Visiting The Drowned Past

Those that have been around me for more than five minutes quickly learn that I am a fan of the works of H.P. Lovecraft.  Not because his writing is particularly good (it’s not…the man needed to both back away from the thesaurus and go find one at the same time, no small feat, that, and his politics, racism, and classism are the stuff of nightmares all on their own), but because the stories, once you read past the surface issues, are strangely compelling and envision a universe more deeply weird and intriguing than we imagine it to be.  I’m also greatly amused by how much the mundane freaked him right out.  Like, “Farmers in the mountains can read!  They must be in league with ancient horrors from beyond the stars, because there’s no other rational explanation, especially in the part of the country that pioneered public education for everyone!” is a recurring theme of his, and I find it hilarious.  Especially as a woman who grew up as a townie in rural New Hampshire, the grand-daughter of Eastern European and Irish immigrants.  My existence would give him the vapors and it’s delicious.

Anyway, one of my favorite stories is “The Colour Out Of Space”, which takes place in Western Mass., and (here be spoilers!) involves a town that gets flooded to save the world from the eldritch horrors coming out of some farmer’s well.  One of the interesting things about Lovecraft is that he often would allude to current events or scientific finds in his stories (the discovery of Pluto as the discovery of Yuggoth from whence the Mi-Go come, the first expedition to the Polar Plateau on Antarctica in the Mountains of Madness, etc.) and “The Color Out of Space” is no exception to this.  In this case, it was the creation of what is now the Quabbin Reservoir, which provides water for most of the eastern half of the state.  This, of course, means that I’m fascinated by it, both on the merits of story and the truth of what it is in it’s own right.

The Quabbin is a huge manmade lake now, where once stood the towns of Enfield, Dana, Greenwich, and Prescott.  The towns were disincorporated, the residents (both living and deceased) relocated, and any remaining land not flooded divided up among the surrounding towns.  The area immediately surrounding the Reservoir is state land and a number of state parks, and is accessible to the public for hiking and visiting, with some pretty tight restrictions, as it is the main source of water for 47 towns and cities, include Boston, and not much else.  The surrounding towns remain small and somewhat isolated, distanced from the roads that surround the reservoir that claimed the drowned towns.

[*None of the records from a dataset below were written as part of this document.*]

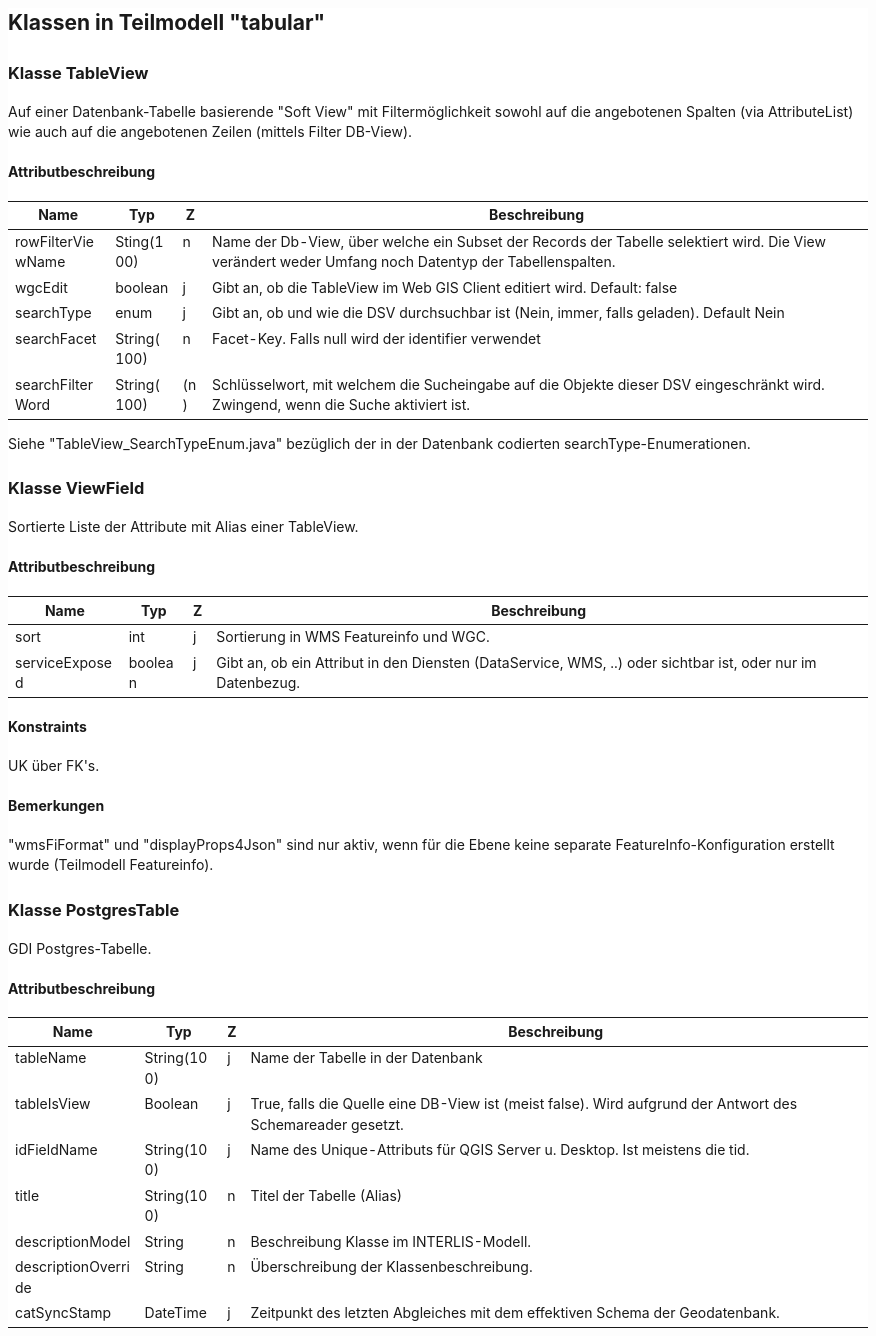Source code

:## Klassen in Teilmodell "tabular"

### Klasse TableView

Auf einer Datenbank-Tabelle basierende "Soft View" mit Filtermöglichkeit sowohl auf die angebotenen
Spalten (via AttributeList) wie auch auf die angebotenen Zeilen (mittels Filter DB-View).

#### Attributbeschreibung

|Name|Typ|Z|Beschreibung|
|---|---|---|---|
|rowFilterViewName|Sting(100)|n|Name der Db-View, über welche ein Subset der Records der Tabelle selektiert wird. Die View verändert weder Umfang noch Datentyp der Tabellenspalten.|
|wgcEdit|boolean|j|Gibt an, ob die TableView im Web GIS Client editiert wird. Default: false|
|searchType|enum|j|Gibt an, ob und wie die DSV durchsuchbar ist (Nein, immer, falls geladen). Default Nein|
|searchFacet|String(100)|n|Facet-Key. Falls null wird der identifier verwendet|
|searchFilterWord|String(100)|(n)|Schlüsselwort, mit welchem die Sucheingabe auf die Objekte dieser DSV eingeschränkt wird. Zwingend, wenn die Suche aktiviert ist.|

Siehe "TableView_SearchTypeEnum.java" bezüglich der in der Datenbank codierten searchType-Enumerationen. 

### Klasse ViewField

Sortierte Liste der Attribute mit Alias einer TableView.

#### Attributbeschreibung

|Name|Typ|Z|Beschreibung|
|---|---|---|---|
|sort|int|j|Sortierung in WMS Featureinfo und WGC.|
|serviceExposed|boolean|j|Gibt an, ob ein Attribut in den Diensten (DataService, WMS, ..) oder sichtbar ist, oder nur im Datenbezug.|

#### Konstraints

UK über FK's. 

#### Bemerkungen

"wmsFiFormat" und "displayProps4Json" sind nur aktiv, wenn für die Ebene keine separate FeatureInfo-Konfiguration
 erstellt wurde (Teilmodell Featureinfo).
 
### Klasse PostgresTable

GDI Postgres-Tabelle.

#### Attributbeschreibung
|Name|Typ|Z|Beschreibung|
|---|---|---|---|
|tableName|String(100)|j|Name der Tabelle in der Datenbank|
|tableIsView|Boolean|j|True, falls die Quelle eine DB-View ist (meist false). Wird aufgrund der Antwort des Schemareader gesetzt.|
|idFieldName|String(100)|j|Name des Unique-Attributs für QGIS Server u. Desktop. Ist meistens die tid.|
|title|String(100)|n|Titel der Tabelle (Alias)|
|descriptionModel|String|n|Beschreibung Klasse im INTERLIS-Modell.|
|descriptionOverride|String|n|Überschreibung der Klassenbeschreibung.|
|catSyncStamp|DateTime|j|Zeitpunkt des letzten Abgleiches mit dem effektiven Schema der Geodatenbank.|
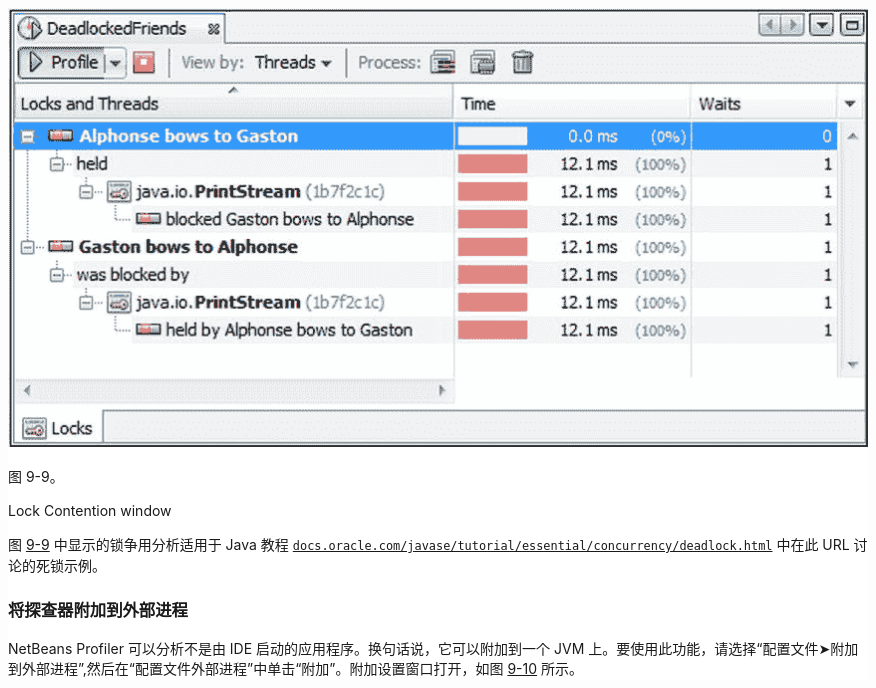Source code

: ![A978-1-4842-1257-8_9_Fig9_HTML.jpg](img/A978-1-4842-1257-8_9_Fig9_HTML.jpg)

图 9-9。

Lock Contention window

图 [9-9](#Fig9) 中显示的锁争用分析适用于 Java 教程 [`docs.oracle.com/javase/tutorial/essential/concurrency/deadlock.html`](http://docs.oracle.com/javase/tutorial/essential/concurrency/deadlock.html) 中在此 URL 讨论的死锁示例。

### 将探查器附加到外部进程

NetBeans Profiler 可以分析不是由 IDE 启动的应用程序。换句话说，它可以附加到一个 JVM 上。要使用此功能，请选择“配置文件➤附加到外部进程”,然后在“配置文件外部进程”中单击“附加”。附加设置窗口打开，如图 [9-10](#Fig10) 所示。
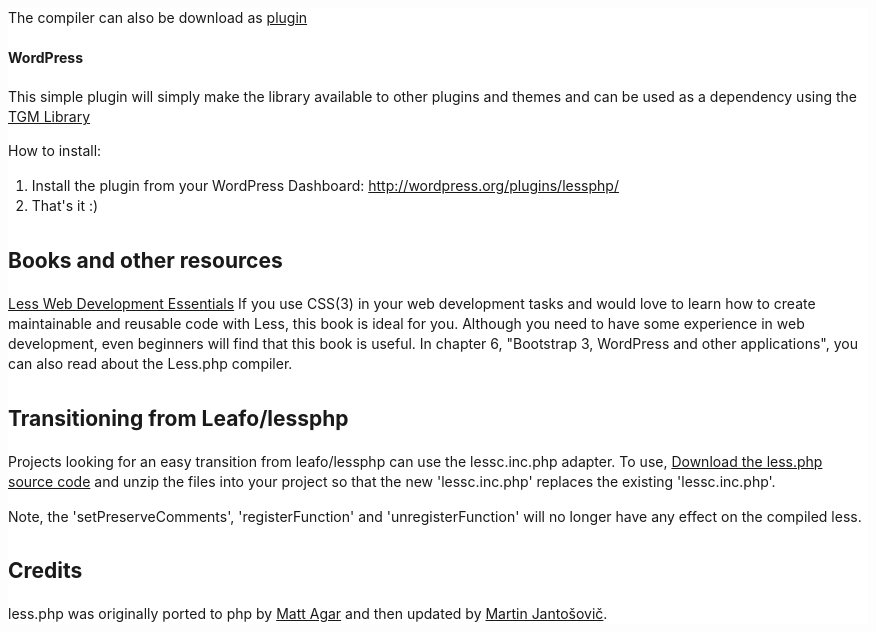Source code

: The compiler can also be download as [plugin](http://wordpress.org/plugins/wp-less-to-css/)

#### WordPress

This simple plugin will simply make the library available to other plugins and themes and can be used as a dependency using the [TGM Library](http://tgmpluginactivation.com/)

How to install:

1. Install the plugin from your WordPress Dashboard: http://wordpress.org/plugins/lessphp/
2. That's it :)

Books and other resources
---
[Less Web Development Essentials](http://www.packtpub.com/less-web-development-essentials/book) If you use CSS(3) in your web development tasks and would love to learn how to create maintainable and reusable code with Less, this book is ideal for you. Although you need to have some experience in web development, even beginners will find that this book is useful. In chapter 6, "Bootstrap 3, WordPress and other applications", you can also read about the Less.php compiler.


Transitioning from Leafo/lessphp
---
Projects looking for an easy transition from leafo/lessphp can use the lessc.inc.php adapter. To use, [Download the less.php source code](https://github.com/oyejorge/less.php/archive/master.zip) and unzip the files into your project so that the new 'lessc.inc.php' replaces the existing 'lessc.inc.php'.

Note, the 'setPreserveComments', 'registerFunction' and 'unregisterFunction' will no longer have any effect on the compiled less.

Credits
---
less.php was originally ported to php by [Matt Agar](https://github.com/agar) and then updated by [Martin Jantošovič](https://github.com/Mordred).
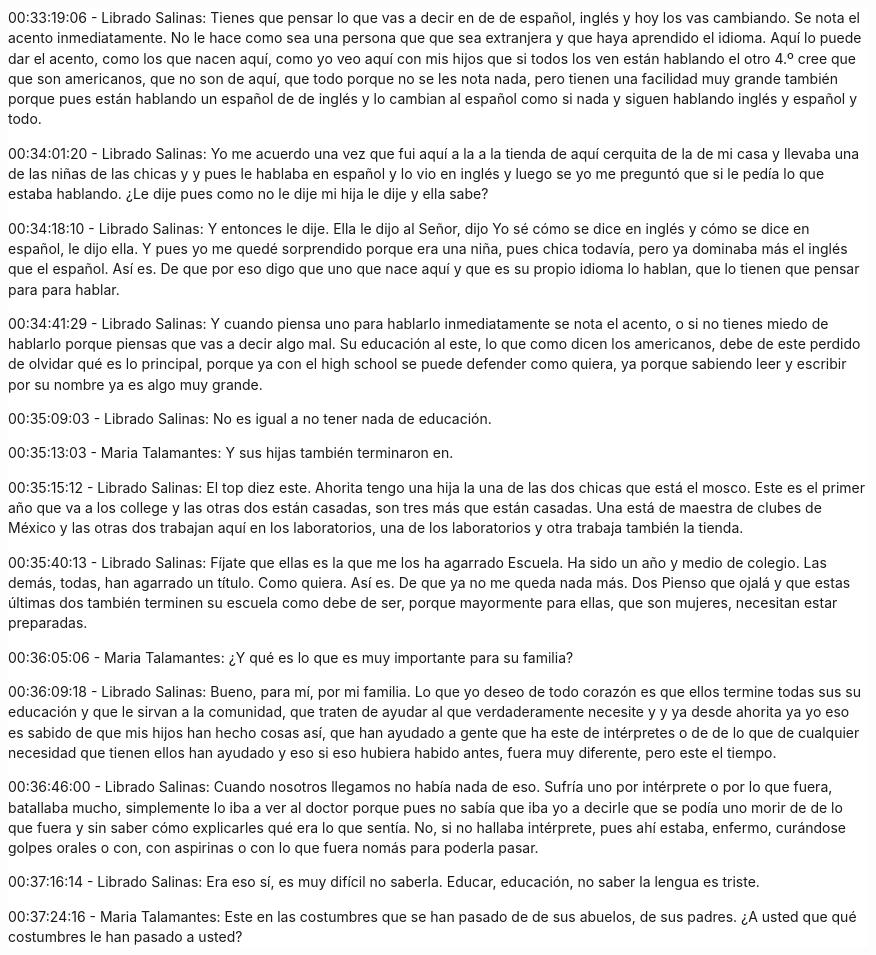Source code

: 00:33:19:06 - Librado Salinas: Tienes que pensar lo que vas a decir en de de español, inglés y hoy los vas cambiando. Se nota el acento inmediatamente. No le hace como sea una persona que que sea extranjera y que haya aprendido el idioma. Aquí lo puede dar el acento, como los que nacen aquí, como yo veo aquí con mis hijos que si todos los ven están hablando el otro 4.º cree que que son americanos, que no son de aquí, que todo porque no se les nota nada, pero tienen una facilidad muy grande también porque pues están hablando un español de de inglés y lo cambian al español como si nada y siguen hablando inglés y español y todo.

00:34:01:20 - Librado Salinas: Yo me acuerdo una vez que fui aquí a la a la tienda de aquí cerquita de la de mi casa y llevaba una de las niñas de las chicas y y pues le hablaba en español y lo vio en inglés y luego se yo me preguntó que si le pedía lo que estaba hablando. ¿Le dije pues como no le dije mi hija le dije y ella sabe?

00:34:18:10 - Librado Salinas: Y entonces le dije. Ella le dijo al Señor, dijo Yo sé cómo se dice en inglés y cómo se dice en español, le dijo ella. Y pues yo me quedé sorprendido porque era una niña, pues chica todavía, pero ya dominaba más el inglés que el español. Así es. De que por eso digo que uno que nace aquí y que es su propio idioma lo hablan, que lo tienen que pensar para para hablar.

00:34:41:29 - Librado Salinas: Y cuando piensa uno para hablarlo inmediatamente se nota el acento, o si no tienes miedo de hablarlo porque piensas que vas a decir algo mal. Su educación al este, lo que como dicen los americanos, debe de este perdido de olvidar qué es lo principal, porque ya con el high school se puede defender como quiera, ya porque sabiendo leer y escribir por su nombre ya es algo muy grande.

00:35:09:03 - Librado Salinas: No es igual a no tener nada de educación.

00:35:13:03 - Maria Talamantes: Y sus hijas también terminaron en.

00:35:15:12 - Librado Salinas: El top diez este. Ahorita tengo una hija la una de las dos chicas que está el mosco. Este es el primer año que va a los college y las otras dos están casadas, son tres más que están casadas. Una está de maestra de clubes de México y las otras dos trabajan aquí en los laboratorios, una de los laboratorios y otra trabaja también la tienda.

00:35:40:13 - Librado Salinas: Fíjate que ellas es la que me los ha agarrado Escuela. Ha sido un año y medio de colegio. Las demás, todas, han agarrado un título. Como quiera. Así es. De que ya no me queda nada más. Dos Pienso que ojalá y que estas últimas dos también terminen su escuela como debe de ser, porque mayormente para ellas, que son mujeres, necesitan estar preparadas.

00:36:05:06 - Maria Talamantes: ¿Y qué es lo que es muy importante para su familia?

00:36:09:18 - Librado Salinas: Bueno, para mí, por mi familia. Lo que yo deseo de todo corazón es que ellos termine todas sus su educación y que le sirvan a la comunidad, que traten de ayudar al que verdaderamente necesite y y ya desde ahorita ya yo eso es sabido de que mis hijos han hecho cosas así, que han ayudado a gente que ha este de intérpretes o de de lo que de cualquier necesidad que tienen ellos han ayudado y eso si eso hubiera habido antes, fuera muy diferente, pero este el tiempo.

00:36:46:00 - Librado Salinas: Cuando nosotros llegamos no había nada de eso. Sufría uno por intérprete o por lo que fuera, batallaba mucho, simplemente lo iba a ver al doctor porque pues no sabía que iba yo a decirle que se podía uno morir de de lo que fuera y sin saber cómo explicarles qué era lo que sentía. No, si no hallaba intérprete, pues ahí estaba, enfermo, curándose golpes orales o con, con aspirinas o con lo que fuera nomás para poderla pasar.

00:37:16:14 - Librado Salinas: Era eso sí, es muy difícil no saberla. Educar, educación, no saber la lengua es triste.

00:37:24:16 - Maria Talamantes: Este en las costumbres que se han pasado de de sus abuelos, de sus padres. ¿A usted que qué costumbres le han pasado a usted?
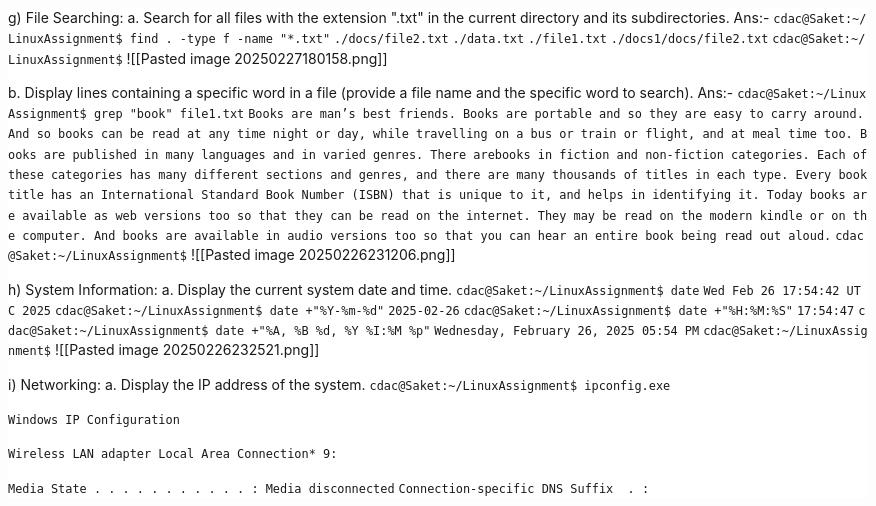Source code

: g) File Searching:
a. Search for all files with the extension ".txt" in the current directory and its subdirectories.
Ans:-
`cdac@Saket:~/LinuxAssignment$ find . -type f -name "*.txt"`
`./docs/file2.txt`
`./data.txt`
`./file1.txt`
`./docs1/docs/file2.txt`
`cdac@Saket:~/LinuxAssignment$`
![[Pasted image 20250227180158.png]]


b. Display lines containing a specific word in a file (provide a file name and the specific
word to search).
Ans:-
`cdac@Saket:~/LinuxAssignment$ grep "book" file1.txt`
`Books are man’s best friends. Books are portable and so they are easy to carry around. And so books can be read at any time night or day, while travelling on a bus or train or flight, and at meal time too. Books are published in many languages and in varied genres. There arebooks in fiction and non-fiction categories. Each of these categories has many different sections and genres, and there are many thousands of titles in each type. Every book title has an International Standard Book Number (ISBN) that is unique to it, and helps in identifying it. Today books are available as web versions too so that they can be read on the internet. They may be read on the modern kindle or on the computer. And books are available in audio versions too so that you can hear an entire book being read out aloud.`
`cdac@Saket:~/LinuxAssignment$`
![[Pasted image 20250226231206.png]]

h) System Information:
a. Display the current system date and time.
`cdac@Saket:~/LinuxAssignment$ date`
`Wed Feb 26 17:54:42 UTC 2025`
`cdac@Saket:~/LinuxAssignment$ date +"%Y-%m-%d"`
`2025-02-26`
`cdac@Saket:~/LinuxAssignment$ date +"%H:%M:%S"`
`17:54:47`
`cdac@Saket:~/LinuxAssignment$ date +"%A, %B %d, %Y %I:%M %p"`
`Wednesday, February 26, 2025 05:54 PM`
`cdac@Saket:~/LinuxAssignment$`
![[Pasted image 20250226232521.png]]

i) Networking:
a. Display the IP address of the system.
`cdac@Saket:~/LinuxAssignment$ ipconfig.exe`

`Windows IP Configuration`


`Wireless LAN adapter Local Area Connection* 9:`

   `Media State . . . . . . . . . . . : Media disconnected`
   `Connection-specific DNS Suffix  . :`
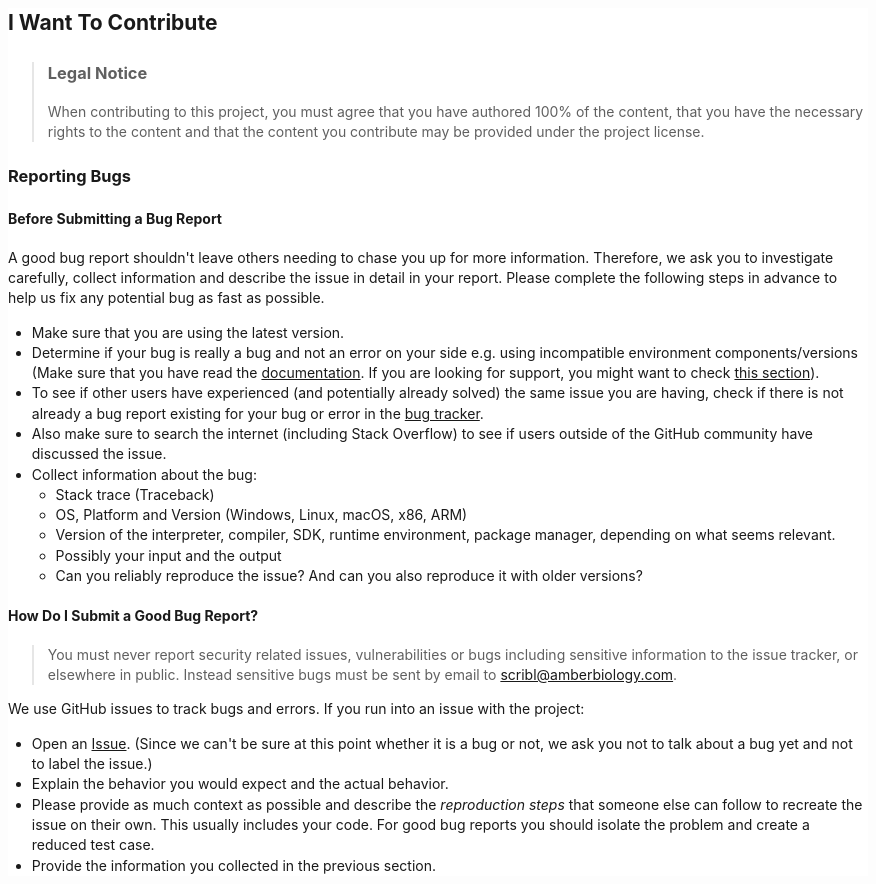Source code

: 

## I Want To Contribute

> ### Legal Notice 
>
> When contributing to this project, you must agree that you have authored 100% of the content, that you have the necessary rights to the content and that the content you contribute may be provided under the project license.

### Reporting Bugs



#### Before Submitting a Bug Report

A good bug report shouldn't leave others needing to chase you up for more information. Therefore, we ask you to investigate carefully, collect information and describe the issue in detail in your report. Please complete the following steps in advance to help us fix any potential bug as fast as possible.

- Make sure that you are using the latest version.
- Determine if your bug is really a bug and not an error on your side e.g. using incompatible environment components/versions (Make sure that you have read the [documentation](https://github.com/amberbiology/scribl?tab=readme-ov-file#readme). If you are looking for support, you might want to check [this section](#i-have-a-question)).
- To see if other users have experienced (and potentially already solved) the same issue you are having, check if there is not already a bug report existing for your bug or error in the [bug tracker](https://github.com/amberbiology/scriblissues?q=label%3Abug).
- Also make sure to search the internet (including Stack Overflow) to see if users outside of the GitHub community have discussed the issue.
- Collect information about the bug:
  - Stack trace (Traceback)
  - OS, Platform and Version (Windows, Linux, macOS, x86, ARM)
  - Version of the interpreter, compiler, SDK, runtime environment, package manager, depending on what seems relevant.
  - Possibly your input and the output
  - Can you reliably reproduce the issue? And can you also reproduce it with older versions?



#### How Do I Submit a Good Bug Report?

> You must never report security related issues, vulnerabilities or bugs including sensitive information to the issue tracker, or elsewhere in public. Instead sensitive bugs must be sent by email to <scribl@amberbiology.com>.



We use GitHub issues to track bugs and errors. If you run into an issue with the project:

- Open an [Issue](https://github.com/amberbiology/scribl/issues/new). (Since we can't be sure at this point whether it is a bug or not, we ask you not to talk about a bug yet and not to label the issue.)
- Explain the behavior you would expect and the actual behavior.
- Please provide as much context as possible and describe the *reproduction steps* that someone else can follow to recreate the issue on their own. This usually includes your code. For good bug reports you should isolate the problem and create a reduced test case.
- Provide the information you collected in the previous section.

The other day, as I was driving aimlessly, I realized how close I was to it, and decided to visit for the first time in the 14 years that I’ve lived in the state, and see it for myself.  The state run visitor’s park, while neatly maintained is and has a beautiful visitor office, feels strangely…void.  Like, it’s lovely, but it’s like an artist’s rendition of what it should be, if that makes sense.  It’s too…pristine and orderly green, and it’s honestly somewhat unnerving in it’s well-manicured state.  I didn’t go very far in, and continued down the road to visit the cemetery where the remains of the dead of the four towns were relocated to.  It’s still a working cemetery, but only for the few folks who once lived in the lost towns, and their families, and it is beautiful. 

As I walked among the headstones, thinking about how strange it was to walk past stones and statues that can date back over 200 hundred years but that have only stood where they do for 81 years, musing on the surrealness of the place…these memorials from lost towns… I noticed there was one other person walking around, occasionally stopping to adjust a flag (it was the Friday of Memorial Day weekend, and there are people buried there who fought in wars as recent as WW1) or carefully brush lichen from an old marble stone.  A tall, older gentleman who, while clearly not a park employee, just as clearly knew his way around.

Eventually our paths crossed and we got to talking, as you do.  It turned out that his name was Gene Theroux, and he’s the president of the Friends of Quabbin a local organization dedicated to preserving the area and it’s history, and also a member of some of the families who lived in the drowned towns.  He gave me an impromptu tour of the section we were in, and bits of history about the people buried there, as well as some of the issues that the group runs into with the State regarding better care for the cemetery.  It’s maintain relatively well, as cemeteries go, but given the scale of sacrifice that was asked of those families, they deserve far better than “relatively well”, in my opinion.  (There’s a link to the issues they’re working on on the front page of their website, which I’ve linked above. I highly suggest checking it out.)  I learned a fair amount about the people who had actually lived in the area, as well, from him and it was really neat.  

What had started out as a wandering drive on a sunny day and an unplanned side trip out to follow a curiosity born in fiction and terrible prose, turned into an opportunity to learn a bit more about the history of the state that I have made my home from a man who very clearly loved the land that his ancestors had lived on for generations.

Not a bad way to spend a Friday afternoon.